# Exercise goal
For this exercise, return exactly the lines of the material below that begin at the one with "Editor-in-Chief’s Perspective" and stop after the one with "preparing for the".
******
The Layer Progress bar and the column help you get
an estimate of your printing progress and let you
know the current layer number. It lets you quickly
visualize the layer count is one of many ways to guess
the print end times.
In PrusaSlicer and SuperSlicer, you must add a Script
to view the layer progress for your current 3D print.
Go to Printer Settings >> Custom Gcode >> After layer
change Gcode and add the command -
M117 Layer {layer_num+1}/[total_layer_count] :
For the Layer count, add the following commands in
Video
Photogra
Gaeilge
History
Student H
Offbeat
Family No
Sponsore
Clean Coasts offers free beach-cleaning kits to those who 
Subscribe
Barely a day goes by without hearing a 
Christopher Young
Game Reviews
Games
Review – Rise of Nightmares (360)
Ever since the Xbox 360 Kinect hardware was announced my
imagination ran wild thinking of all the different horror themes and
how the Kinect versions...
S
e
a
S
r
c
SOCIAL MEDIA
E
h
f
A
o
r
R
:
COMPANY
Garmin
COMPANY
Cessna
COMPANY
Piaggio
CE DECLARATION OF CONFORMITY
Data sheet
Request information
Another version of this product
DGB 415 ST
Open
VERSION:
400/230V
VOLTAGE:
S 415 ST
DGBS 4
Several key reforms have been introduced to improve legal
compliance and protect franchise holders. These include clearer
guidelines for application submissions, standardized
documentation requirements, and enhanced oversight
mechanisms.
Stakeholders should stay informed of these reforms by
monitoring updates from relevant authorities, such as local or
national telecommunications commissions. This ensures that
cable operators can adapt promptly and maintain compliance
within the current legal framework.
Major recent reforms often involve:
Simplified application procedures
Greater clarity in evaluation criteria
******
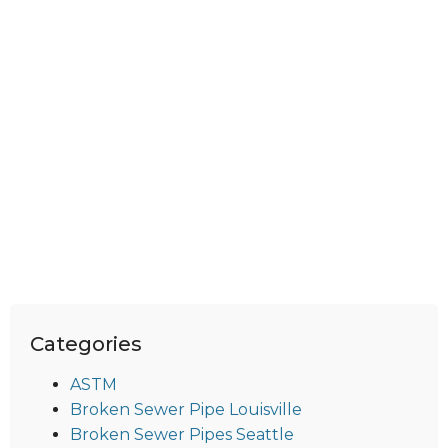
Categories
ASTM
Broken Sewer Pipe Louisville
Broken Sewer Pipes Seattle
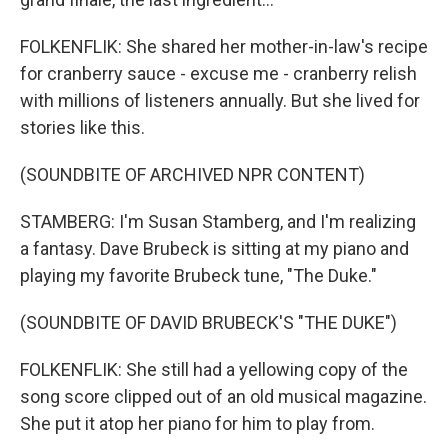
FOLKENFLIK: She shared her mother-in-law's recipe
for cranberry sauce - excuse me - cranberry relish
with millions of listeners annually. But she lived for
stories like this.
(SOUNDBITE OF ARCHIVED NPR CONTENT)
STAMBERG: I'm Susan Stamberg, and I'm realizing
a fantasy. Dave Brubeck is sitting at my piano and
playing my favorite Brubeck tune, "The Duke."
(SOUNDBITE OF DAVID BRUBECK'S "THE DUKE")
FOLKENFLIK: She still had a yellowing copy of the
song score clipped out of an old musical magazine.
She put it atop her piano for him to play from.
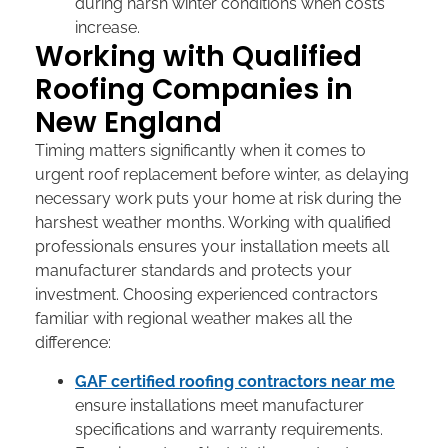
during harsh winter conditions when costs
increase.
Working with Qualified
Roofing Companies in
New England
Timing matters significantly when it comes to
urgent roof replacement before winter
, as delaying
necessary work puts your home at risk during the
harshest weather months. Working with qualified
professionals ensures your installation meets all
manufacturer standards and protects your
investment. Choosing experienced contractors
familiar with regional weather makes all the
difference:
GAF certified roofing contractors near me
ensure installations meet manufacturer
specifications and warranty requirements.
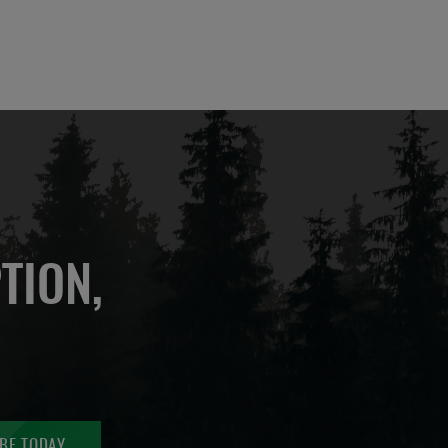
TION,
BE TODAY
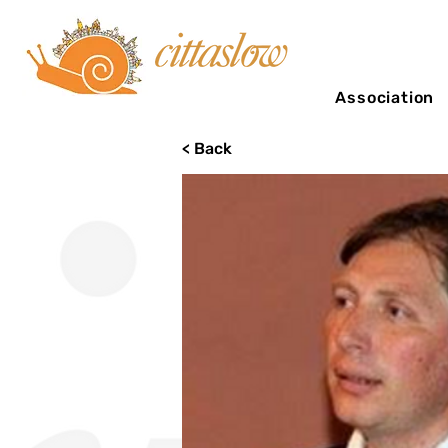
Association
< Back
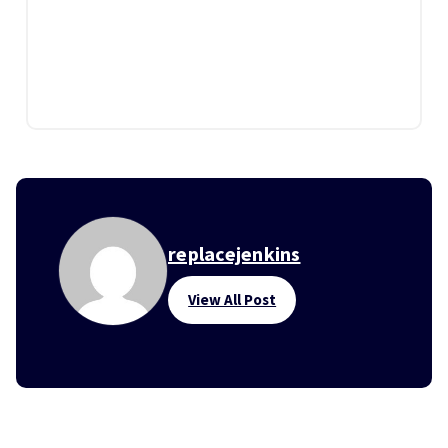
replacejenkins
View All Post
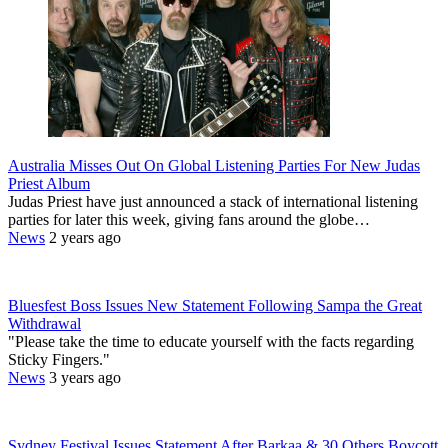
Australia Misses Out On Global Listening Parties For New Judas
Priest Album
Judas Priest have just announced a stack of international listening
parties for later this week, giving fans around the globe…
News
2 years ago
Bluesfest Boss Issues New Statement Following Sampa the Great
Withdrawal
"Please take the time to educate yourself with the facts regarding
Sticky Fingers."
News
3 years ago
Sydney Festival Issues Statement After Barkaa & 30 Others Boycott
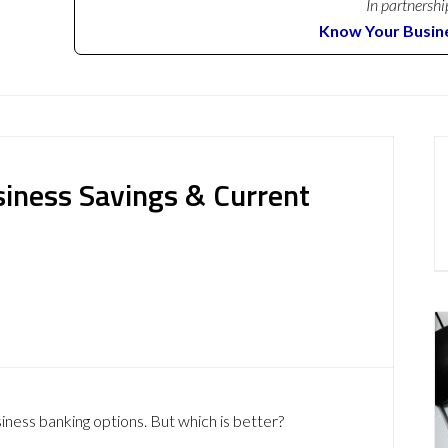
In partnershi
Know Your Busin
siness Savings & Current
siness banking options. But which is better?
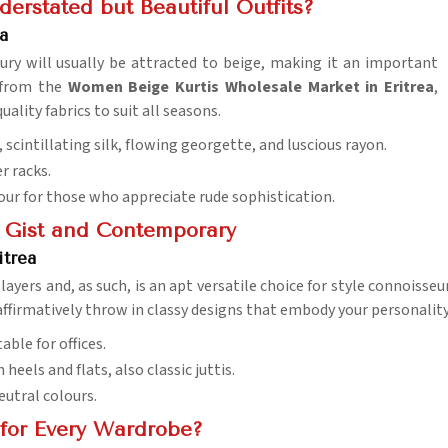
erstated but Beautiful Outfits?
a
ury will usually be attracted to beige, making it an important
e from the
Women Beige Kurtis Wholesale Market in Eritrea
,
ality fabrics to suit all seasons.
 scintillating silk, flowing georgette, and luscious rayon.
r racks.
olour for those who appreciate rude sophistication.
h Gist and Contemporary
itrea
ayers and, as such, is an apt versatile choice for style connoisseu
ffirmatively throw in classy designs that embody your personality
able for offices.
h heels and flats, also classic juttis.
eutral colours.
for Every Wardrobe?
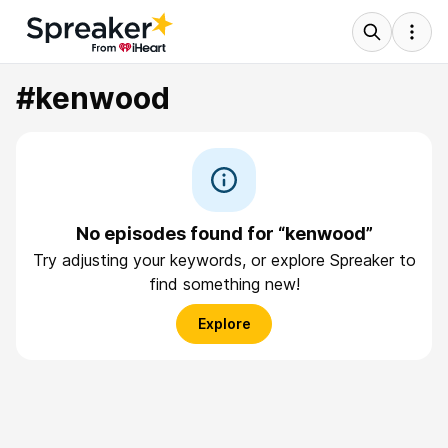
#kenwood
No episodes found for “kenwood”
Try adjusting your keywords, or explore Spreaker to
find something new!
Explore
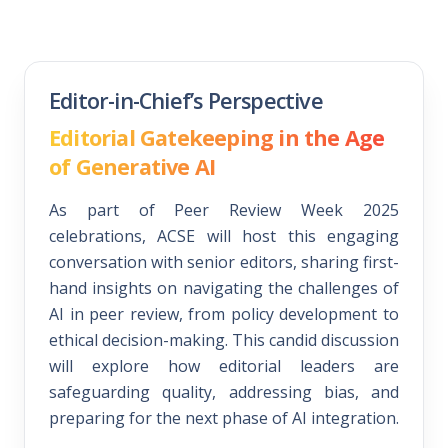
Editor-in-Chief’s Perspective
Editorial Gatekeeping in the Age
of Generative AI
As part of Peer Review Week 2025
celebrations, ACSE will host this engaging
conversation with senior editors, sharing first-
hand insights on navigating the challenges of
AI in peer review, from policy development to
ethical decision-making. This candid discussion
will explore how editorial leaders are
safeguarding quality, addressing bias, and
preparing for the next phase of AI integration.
******
# Result of this task
Editor-in-Chief’s Perspective
Editorial Gatekeeping in the Age
of Generative AI
As part of Peer Review Week 2025
celebrations, ACSE will host this engaging
conversation with senior editors, sharing first-
hand insights on navigating the challenges of
AI in peer review, from policy development to
ethical decision-making. This candid discussion
will explore how editorial leaders are
safeguarding quality, addressing bias, and
preparing for the next phase of AI integration.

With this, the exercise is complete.